Horses may have looked as though they were slapping through pools at the seaside yesterday, but they were not sinking into the ground as would have happened on sodden turf. If we had needed a demonstration on the advantages of a sand surface, this was it. As Franke Sloothaak, the defending world champion from Germany, said: "You always can ride on sand, whatever the weather."

The grass at Pratoni del Vivaro, where the three-day event was completed on Sunday, is proving more of a problem. All the lorries conveying teams of four horses and their vehicles there for the driving championship had to be towed in by tractor on Monday.

A further deluge yesterday morning delayed the first horse inspection for the driving, which eventually took place at midday. With more rain forecast, it is still possible that the contest (in which 46 competitors from 15 nations are due to take part) will have to be cancelled. That would be a great disappointment for Britain's 63-year-old George Bowman, who has been silver medallist at the last two world championships and was hoping to go one better this week.

Ronnie Massarella, manager of the Great Britain show jumping team, reported that all his riders and horses are "in very good order". They had stopped at Modena on Sunday evening and schooled their horses there before completing the journey to Rome on Monday.

The British team riders (Geoff Billington, Di Lampard, Nick Skelton and John Whitaker) plus the reserve (James Fisher) came through their training session in the Flaminio Stadium without any problems, despite having to jump in the worst of yesterday morning's fierce deluge.

Massarella reckons that there are 10 good teams here (out of the 19 in contention) and that any one of them could win. "We are among the 10 and we'll certainly be trying, but it's not going to be easy.
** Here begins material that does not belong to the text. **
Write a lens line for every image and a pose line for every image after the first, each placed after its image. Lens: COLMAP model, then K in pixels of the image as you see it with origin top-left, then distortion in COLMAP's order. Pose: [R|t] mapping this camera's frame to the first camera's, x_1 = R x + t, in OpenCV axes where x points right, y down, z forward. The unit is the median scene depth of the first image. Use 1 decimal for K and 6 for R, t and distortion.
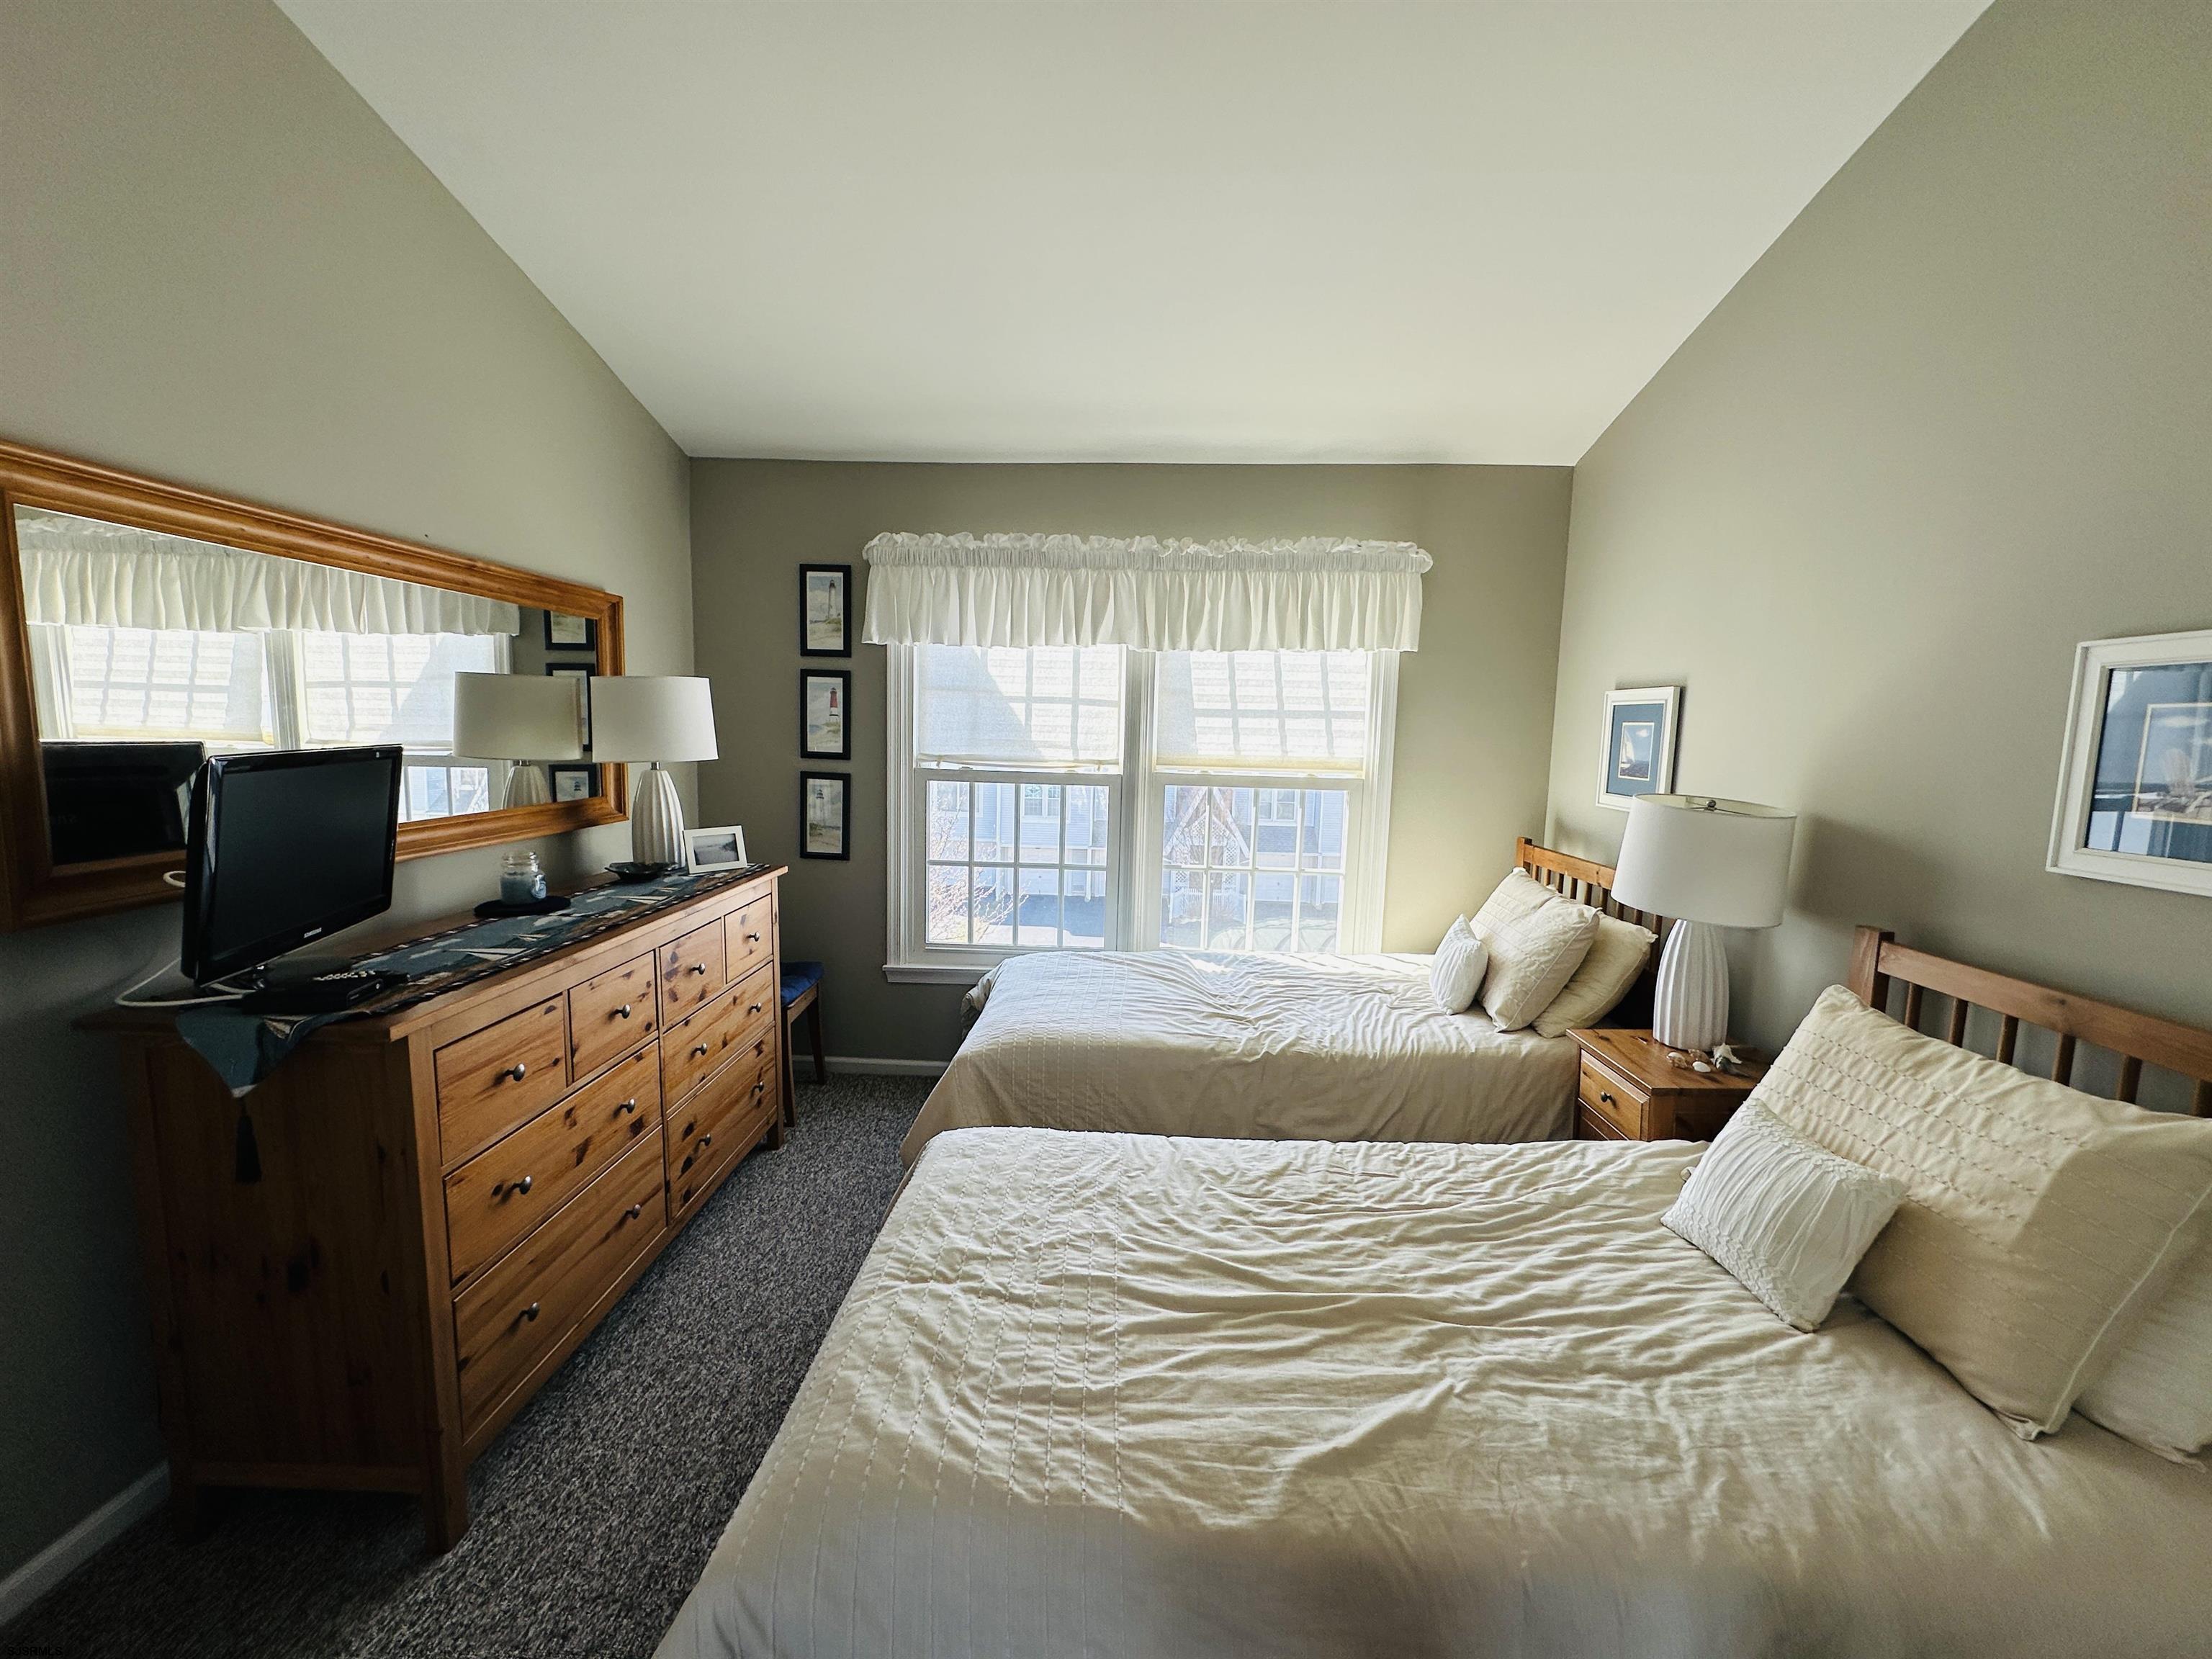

We could even find it difficult to get into the top six, which would qualify us for the Olympics in Sydney." Though he did not specify the top 10, Massarella would certainly have included the defending champions from Germany among the possible winners of the team title, which will be decided after a two-round Nations Cup-type contest tomorrow.
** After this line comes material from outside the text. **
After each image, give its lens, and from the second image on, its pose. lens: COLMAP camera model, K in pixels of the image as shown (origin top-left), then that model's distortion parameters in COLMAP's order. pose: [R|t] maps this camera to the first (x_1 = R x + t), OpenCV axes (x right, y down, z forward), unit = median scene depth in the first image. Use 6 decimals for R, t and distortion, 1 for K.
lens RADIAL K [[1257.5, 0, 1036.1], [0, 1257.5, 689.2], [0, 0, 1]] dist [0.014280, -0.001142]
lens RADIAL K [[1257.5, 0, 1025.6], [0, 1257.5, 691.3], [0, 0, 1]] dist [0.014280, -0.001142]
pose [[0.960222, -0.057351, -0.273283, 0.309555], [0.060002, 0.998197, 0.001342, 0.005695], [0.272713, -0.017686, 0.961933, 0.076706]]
France, Switzerland, the Netherlands and Brazil would also have to come into the reckoning. But a victory for Britain would come as no surprise to Eric Wauters, the senior member of the Belgian team competing here. "The weather conditions are very English. They could be really strong here," he said.

It has not gone unnoticed by Wauters and most of the other competitors that Skelton and Virtual Village Hopes are High have won three grands prix in succession since they teamed up as a partnership in July. On that reckoning, Skelton is fancied to gain one of the four places in the individual final on Sunday, when the riders compete on their own and each other's horses.

Sloothaak, who became individual champion four years ago in The Hague, has only recently been confirmed as a member of the German team.

His mount, San Patrignano Joly, has been having treatment for an injured back and he would not have been able to compete if the World Games had taken place in August.